2013年3月9日星期六

A regulatory pathway, ecdysone-transcription factor relish-cathepsin L, is involved in insect fat body dissociation.

A regulatory pathway, ecdysone-transcription factor relish-cathepsin L, is involved in insect fat body dissociation.

PLoS Genet. 2013 Feb;9(2):e1003273

Authors: Zhang Y, Lu YX, Liu J, Yang C, Feng QL, Xu WH

Abstract
Insect fat body is the organ for intermediary metabolism, comparable to vertebrate liver and adipose tissue. Larval fat body is disintegrated to individual fat body cells and then adult fat body is remodeled at the pupal stage. However, little is known about the dissociation mechanism.

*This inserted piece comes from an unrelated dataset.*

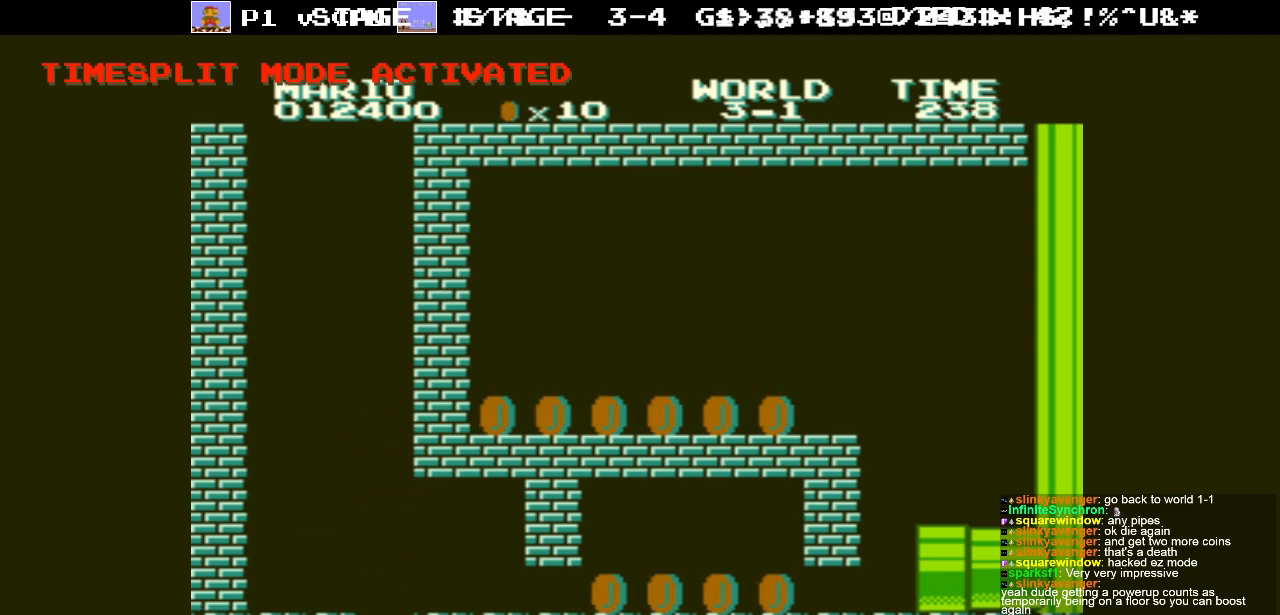
{"buttons": ["DPAD_RIGHT"], "events": []}
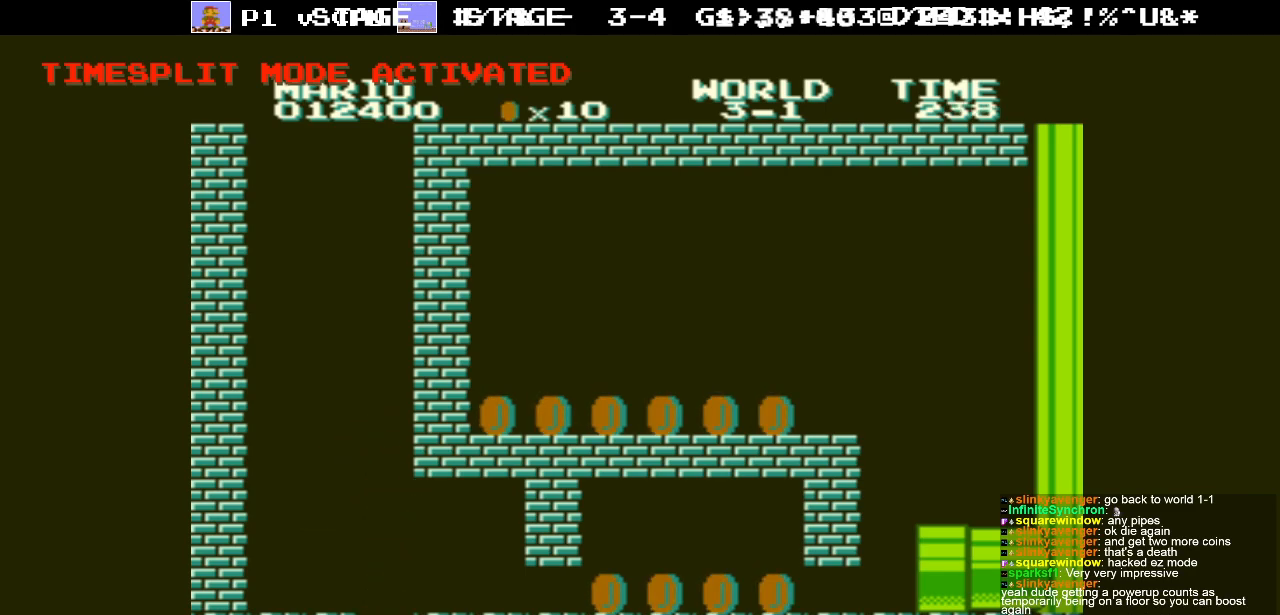
{"buttons": [], "events": [[400, "DPAD_RIGHT", "up"]]}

We find that the moth cathepsin L (Har-CL) is expressed heavily in the fat body and is released from fat body cells into the extracellular matrix. The inhibitor and RNAi experiments demonstrate that Har-CL functions in the fat body dissociation in . Further, a nuclear protein is identified to be transcription factor Har-Relish, which was found in insect immune response and specifically binds to the promoter of Har-CL gene to regulate its activity. Har-Relish also responds to the steroid hormone ecdysone. Thus, the dissociation of the larval fat body is involved in the hormone (ecdysone)-transcription factor (Relish)-target gene (cathepsin L) regulatory pathway.